■ **Action item a**
Using the passage on the Sarasota triage center, answer each item on its own line, marked (i), (ii), (iii).
(i) Who had provided a copy of the report to the County Commission?
(ii) Through which three providers could a "virtual" triage center keep an online inventory of beds?
(iii) Besides the triage center, how many other priorities does the report say community leaders should discuss?

■ **Given text**

Wayne Applebee, Sarasota County’s director of services for the homeless had provided a copy of the report to the County Commission.
Hines added, “I think the only debate that’s left is how big and where [a triage center should be located],” or whether it should be “virtual,” comprising an online inventory of beds through First Step of Sarasota, the Sheriff’s Housing Initiative Facilitating Transient Services (SHIFTS) program or The Salvation Army.
The triage center, Hines continued, would serve as an option for law enforcement officers dealing with an individual who needs help but for whom commitment to a mental health facility under Baker Act or Marchman Act guidelines would be inappropriate. (Those acts deal with cases involving people who are a danger to themselves and/or others.)
If it is virtual, he added, “what’s the number of beds that we need?”
Along with the triage center, the other four priorities the report says community leaders should discuss are permanent supportive housing; creation of an assertive community treatment team; supported employment; and the implementation of memoranda of understanding among stakeholders regarding information sharing, training, a crisis intervention team and resource allocations.

■ **Action item b**
Return every line of the listing that contains the string "Word". Matching is case-sensitive.

■ **Input**
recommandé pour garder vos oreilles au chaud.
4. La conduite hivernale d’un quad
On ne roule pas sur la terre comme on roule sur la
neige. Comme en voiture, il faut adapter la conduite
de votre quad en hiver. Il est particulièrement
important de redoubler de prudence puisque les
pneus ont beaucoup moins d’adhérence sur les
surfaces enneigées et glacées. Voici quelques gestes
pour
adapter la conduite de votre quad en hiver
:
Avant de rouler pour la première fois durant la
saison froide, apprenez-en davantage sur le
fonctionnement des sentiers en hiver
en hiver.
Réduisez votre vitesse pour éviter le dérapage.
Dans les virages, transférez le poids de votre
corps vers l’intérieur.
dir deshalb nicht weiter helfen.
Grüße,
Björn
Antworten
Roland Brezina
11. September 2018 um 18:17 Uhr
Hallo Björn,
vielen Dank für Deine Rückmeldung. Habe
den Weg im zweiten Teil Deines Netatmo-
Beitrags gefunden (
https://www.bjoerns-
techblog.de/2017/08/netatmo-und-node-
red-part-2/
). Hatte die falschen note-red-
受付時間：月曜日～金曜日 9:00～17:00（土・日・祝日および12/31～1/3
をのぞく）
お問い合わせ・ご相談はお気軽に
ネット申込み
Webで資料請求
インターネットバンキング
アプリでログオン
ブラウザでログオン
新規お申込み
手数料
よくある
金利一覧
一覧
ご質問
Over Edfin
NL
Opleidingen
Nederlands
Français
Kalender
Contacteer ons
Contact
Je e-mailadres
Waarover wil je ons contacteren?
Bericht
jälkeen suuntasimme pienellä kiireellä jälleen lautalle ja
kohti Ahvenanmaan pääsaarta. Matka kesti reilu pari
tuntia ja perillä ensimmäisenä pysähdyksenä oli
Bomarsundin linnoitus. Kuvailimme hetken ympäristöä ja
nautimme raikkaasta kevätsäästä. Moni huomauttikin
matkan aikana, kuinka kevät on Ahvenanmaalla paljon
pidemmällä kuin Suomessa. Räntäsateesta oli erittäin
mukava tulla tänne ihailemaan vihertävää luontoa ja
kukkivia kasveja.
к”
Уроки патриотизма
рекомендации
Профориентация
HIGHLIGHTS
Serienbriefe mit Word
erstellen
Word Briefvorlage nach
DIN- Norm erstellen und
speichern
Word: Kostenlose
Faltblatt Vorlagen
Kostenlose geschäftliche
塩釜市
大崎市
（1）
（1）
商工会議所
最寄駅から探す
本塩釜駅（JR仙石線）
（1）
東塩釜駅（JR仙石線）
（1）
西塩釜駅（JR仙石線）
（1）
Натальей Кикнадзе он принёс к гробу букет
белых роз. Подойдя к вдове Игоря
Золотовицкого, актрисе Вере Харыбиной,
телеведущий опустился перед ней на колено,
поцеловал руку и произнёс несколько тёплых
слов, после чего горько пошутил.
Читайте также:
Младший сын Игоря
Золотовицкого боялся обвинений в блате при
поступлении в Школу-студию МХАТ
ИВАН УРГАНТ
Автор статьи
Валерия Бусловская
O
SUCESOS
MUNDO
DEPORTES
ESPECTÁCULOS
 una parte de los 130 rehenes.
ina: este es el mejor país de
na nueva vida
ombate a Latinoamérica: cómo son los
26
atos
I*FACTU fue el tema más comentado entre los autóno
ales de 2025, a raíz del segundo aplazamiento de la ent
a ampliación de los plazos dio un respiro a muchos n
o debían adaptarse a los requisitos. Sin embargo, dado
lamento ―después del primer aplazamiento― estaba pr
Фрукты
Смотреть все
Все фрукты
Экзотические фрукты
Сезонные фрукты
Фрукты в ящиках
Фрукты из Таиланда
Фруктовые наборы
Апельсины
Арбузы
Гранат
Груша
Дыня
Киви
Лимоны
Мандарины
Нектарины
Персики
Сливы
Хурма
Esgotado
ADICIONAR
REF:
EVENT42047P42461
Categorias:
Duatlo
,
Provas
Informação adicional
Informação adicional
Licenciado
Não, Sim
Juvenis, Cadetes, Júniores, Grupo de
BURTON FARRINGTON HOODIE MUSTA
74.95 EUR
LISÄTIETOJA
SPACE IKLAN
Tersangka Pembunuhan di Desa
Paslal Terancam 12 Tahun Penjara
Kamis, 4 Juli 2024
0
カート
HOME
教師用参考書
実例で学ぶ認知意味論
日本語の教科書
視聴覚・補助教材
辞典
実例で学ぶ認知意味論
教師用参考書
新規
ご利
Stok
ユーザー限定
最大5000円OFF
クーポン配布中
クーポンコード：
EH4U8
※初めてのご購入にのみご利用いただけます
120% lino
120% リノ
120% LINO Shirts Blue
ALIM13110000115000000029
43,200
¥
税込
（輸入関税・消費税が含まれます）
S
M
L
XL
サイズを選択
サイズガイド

■ **Expected output a**
(i) Wayne Applebee, Sarasota County's director of services for the homeless.
(ii) First Step of Sarasota, the Sheriff's Housing Initiative Facilitating Transient Services (SHIFTS) program, and The Salvation Army.
(iii) Four.

■ **Expected output b**
Serienbriefe mit Word
Word Briefvorlage nach
Word: Kostenlose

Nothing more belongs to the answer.